• [STORED DATA]
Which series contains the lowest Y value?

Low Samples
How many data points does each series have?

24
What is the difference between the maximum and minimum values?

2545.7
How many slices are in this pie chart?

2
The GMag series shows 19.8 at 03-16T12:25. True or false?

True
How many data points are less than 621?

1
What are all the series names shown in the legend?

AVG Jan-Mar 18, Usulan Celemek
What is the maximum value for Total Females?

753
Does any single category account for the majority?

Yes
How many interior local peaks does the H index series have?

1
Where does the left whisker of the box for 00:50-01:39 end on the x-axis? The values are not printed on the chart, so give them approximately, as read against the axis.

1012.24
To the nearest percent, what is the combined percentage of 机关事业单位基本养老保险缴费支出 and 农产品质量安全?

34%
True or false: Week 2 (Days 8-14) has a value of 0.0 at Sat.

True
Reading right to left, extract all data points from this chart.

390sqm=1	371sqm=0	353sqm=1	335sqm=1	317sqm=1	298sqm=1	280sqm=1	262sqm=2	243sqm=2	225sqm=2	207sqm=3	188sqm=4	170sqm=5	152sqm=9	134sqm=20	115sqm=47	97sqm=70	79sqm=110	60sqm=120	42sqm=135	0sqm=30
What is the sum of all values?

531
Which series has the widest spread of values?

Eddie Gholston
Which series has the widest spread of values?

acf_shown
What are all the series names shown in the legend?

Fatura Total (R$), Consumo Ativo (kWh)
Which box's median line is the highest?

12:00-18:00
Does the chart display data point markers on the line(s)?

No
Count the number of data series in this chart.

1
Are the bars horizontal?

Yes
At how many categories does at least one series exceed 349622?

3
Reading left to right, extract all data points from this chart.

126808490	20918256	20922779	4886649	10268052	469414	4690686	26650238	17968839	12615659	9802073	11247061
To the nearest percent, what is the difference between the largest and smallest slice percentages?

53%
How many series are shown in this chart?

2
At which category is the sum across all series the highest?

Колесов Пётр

• [PROBLEM DESCRIPTION]
Copy the entries word for word, from the first line through the line containing "Reading right to", with both of those lines included.

• [YOUR RESPONSE]
Which series contains the lowest Y value?

Low Samples
How many data points does each series have?

24
What is the difference between the maximum and minimum values?

2545.7
How many slices are in this pie chart?

2
The GMag series shows 19.8 at 03-16T12:25. True or false?

True
How many data points are less than 621?

1
What are all the series names shown in the legend?

AVG Jan-Mar 18, Usulan Celemek
What is the maximum value for Total Females?

753
Does any single category account for the majority?

Yes
How many interior local peaks does the H index series have?

1
Where does the left whisker of the box for 00:50-01:39 end on the x-axis? The values are not printed on the chart, so give them approximately, as read against the axis.

1012.24
To the nearest percent, what is the combined percentage of 机关事业单位基本养老保险缴费支出 and 农产品质量安全?

34%
True or false: Week 2 (Days 8-14) has a value of 0.0 at Sat.

True
Reading right to left, extract all data points from this chart.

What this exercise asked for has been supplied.